The privilege of the contractor and the materialman on the courthouse does not seem to have been contested by the police jury. The court inter alia said:

“All parties in this case assert liens and privileges against the courthouse building and the building alone. There is no question in regard to any of the parties having a lien or privilege upon the ground upon which the building rests. Consequently the case of Schwartz v. Saiter, 40 La. Ann. 264, 4 South. 77, and McKnight v. Parish of Grant, 30 La. Ann. 361, 31 Am. Rep. 226, may be left out of view.”
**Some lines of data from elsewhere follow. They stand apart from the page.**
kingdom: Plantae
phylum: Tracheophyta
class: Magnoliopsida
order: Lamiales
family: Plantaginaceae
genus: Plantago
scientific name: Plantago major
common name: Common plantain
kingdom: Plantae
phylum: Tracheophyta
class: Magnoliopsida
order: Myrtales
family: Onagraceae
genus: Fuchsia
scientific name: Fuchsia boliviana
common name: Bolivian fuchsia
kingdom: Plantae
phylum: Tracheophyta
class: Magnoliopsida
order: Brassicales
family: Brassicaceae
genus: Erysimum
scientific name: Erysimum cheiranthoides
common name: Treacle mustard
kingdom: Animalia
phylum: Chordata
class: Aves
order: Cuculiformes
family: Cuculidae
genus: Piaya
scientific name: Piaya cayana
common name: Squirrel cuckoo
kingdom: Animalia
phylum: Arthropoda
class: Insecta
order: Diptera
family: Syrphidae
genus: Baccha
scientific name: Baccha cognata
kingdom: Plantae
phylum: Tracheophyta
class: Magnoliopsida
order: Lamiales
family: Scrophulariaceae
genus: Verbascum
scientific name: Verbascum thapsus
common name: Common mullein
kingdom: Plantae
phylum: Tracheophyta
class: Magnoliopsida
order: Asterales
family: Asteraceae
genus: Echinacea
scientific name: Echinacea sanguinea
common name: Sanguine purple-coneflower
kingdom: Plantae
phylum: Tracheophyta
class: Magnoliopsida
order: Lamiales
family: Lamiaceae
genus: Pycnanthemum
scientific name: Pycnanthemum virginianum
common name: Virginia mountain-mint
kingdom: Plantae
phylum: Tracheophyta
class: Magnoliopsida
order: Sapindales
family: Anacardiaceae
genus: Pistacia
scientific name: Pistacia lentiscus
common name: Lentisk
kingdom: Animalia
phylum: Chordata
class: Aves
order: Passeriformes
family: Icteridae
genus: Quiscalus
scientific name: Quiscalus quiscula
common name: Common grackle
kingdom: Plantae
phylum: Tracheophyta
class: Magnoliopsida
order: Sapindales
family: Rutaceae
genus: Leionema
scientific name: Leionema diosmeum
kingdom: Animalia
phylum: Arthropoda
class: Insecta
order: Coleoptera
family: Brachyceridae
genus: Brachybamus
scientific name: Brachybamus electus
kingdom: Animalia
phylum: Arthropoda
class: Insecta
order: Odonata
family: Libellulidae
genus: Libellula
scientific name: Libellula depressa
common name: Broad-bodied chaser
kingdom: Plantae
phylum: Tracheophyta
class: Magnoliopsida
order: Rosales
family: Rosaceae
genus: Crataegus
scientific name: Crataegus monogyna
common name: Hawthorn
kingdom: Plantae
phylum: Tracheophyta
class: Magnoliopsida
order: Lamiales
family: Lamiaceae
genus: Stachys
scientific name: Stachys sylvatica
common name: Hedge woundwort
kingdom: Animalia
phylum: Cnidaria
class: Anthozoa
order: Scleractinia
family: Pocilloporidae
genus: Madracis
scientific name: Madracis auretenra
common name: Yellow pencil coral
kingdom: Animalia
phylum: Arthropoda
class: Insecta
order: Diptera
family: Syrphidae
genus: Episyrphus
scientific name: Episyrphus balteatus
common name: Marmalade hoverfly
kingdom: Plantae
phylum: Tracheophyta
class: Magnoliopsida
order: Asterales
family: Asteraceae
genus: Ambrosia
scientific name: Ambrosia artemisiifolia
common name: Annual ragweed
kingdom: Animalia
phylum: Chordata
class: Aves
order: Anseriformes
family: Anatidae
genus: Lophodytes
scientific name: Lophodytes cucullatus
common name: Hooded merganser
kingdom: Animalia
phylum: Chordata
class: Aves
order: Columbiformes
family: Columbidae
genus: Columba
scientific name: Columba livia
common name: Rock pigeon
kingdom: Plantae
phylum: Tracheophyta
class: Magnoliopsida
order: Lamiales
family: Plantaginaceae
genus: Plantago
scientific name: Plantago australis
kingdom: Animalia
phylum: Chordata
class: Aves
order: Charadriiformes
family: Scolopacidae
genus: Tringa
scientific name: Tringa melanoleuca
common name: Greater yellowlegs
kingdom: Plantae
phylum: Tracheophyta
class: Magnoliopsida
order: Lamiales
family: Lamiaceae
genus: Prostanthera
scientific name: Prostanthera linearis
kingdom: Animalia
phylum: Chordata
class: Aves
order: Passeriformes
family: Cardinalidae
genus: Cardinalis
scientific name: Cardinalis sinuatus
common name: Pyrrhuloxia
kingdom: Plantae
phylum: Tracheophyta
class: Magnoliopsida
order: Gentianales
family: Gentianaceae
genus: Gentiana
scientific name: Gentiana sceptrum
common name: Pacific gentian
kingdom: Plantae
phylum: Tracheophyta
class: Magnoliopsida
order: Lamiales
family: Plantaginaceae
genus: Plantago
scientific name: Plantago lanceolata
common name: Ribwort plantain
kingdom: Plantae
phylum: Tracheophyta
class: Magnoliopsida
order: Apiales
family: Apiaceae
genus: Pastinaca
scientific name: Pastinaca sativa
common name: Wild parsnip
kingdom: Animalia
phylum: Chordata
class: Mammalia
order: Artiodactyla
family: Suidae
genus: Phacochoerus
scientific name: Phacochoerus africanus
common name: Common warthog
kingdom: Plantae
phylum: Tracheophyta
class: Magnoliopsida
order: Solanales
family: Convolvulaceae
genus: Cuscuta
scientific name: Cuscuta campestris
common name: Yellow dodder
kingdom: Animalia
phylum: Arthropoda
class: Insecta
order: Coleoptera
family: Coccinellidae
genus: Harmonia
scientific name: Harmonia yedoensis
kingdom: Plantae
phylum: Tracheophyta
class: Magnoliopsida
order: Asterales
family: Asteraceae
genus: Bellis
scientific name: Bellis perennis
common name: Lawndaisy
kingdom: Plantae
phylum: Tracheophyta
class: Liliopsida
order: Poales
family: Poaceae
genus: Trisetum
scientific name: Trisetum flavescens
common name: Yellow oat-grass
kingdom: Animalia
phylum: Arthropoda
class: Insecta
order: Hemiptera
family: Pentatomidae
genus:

These decisions were rendered under the provisions of Civil Code of 1870, which do not apply to plaintiff’s case, which rests entirely on the provisions of Act 134 of 1906, which makes the owner, who fails to exact a good and sufficient bond of the contractor in favor of subcontractors, materialmen, mechanics, and laborers, and to record the same, liable in the same manner and to the same extent as the surety would have been.

*1027According to the great weight of authority in other jurisdictions, the said statute has no application to public property or public corporations. The McKnight Case was based on very strong, equitable considerations. The contractor had not been paid, and the parish was enjoying the fruits of his work without compensation. In the case at bar the contractor was paid in full before notice of the claim of the plaintiff.

The defendant board is not the owner in the ordinary sense of the wharf and shed in question but holds the title in trust for public purposes. The revenues of the board have already been dedicated to public use, and the board has no funds for any other purpose. That such a board, a state agency, and trustee for the public, is within the purview of Act 134 of 1906 is a proposition which in our opinion cannot be successfully sustained by reason or authority; and we are satisfied that such was not the legislative intent.

It is therefore ordered that the judgment below be affirmed, and that the plaintiff pay costs of appeal.






Dissenting Opinion

BREAUX, C. J.

I dissent from the opinion denying the privilege.

I do not think that a municipal corporation can use materials furnished and successfully deny a privilege for its payment if the claim is presented in due form.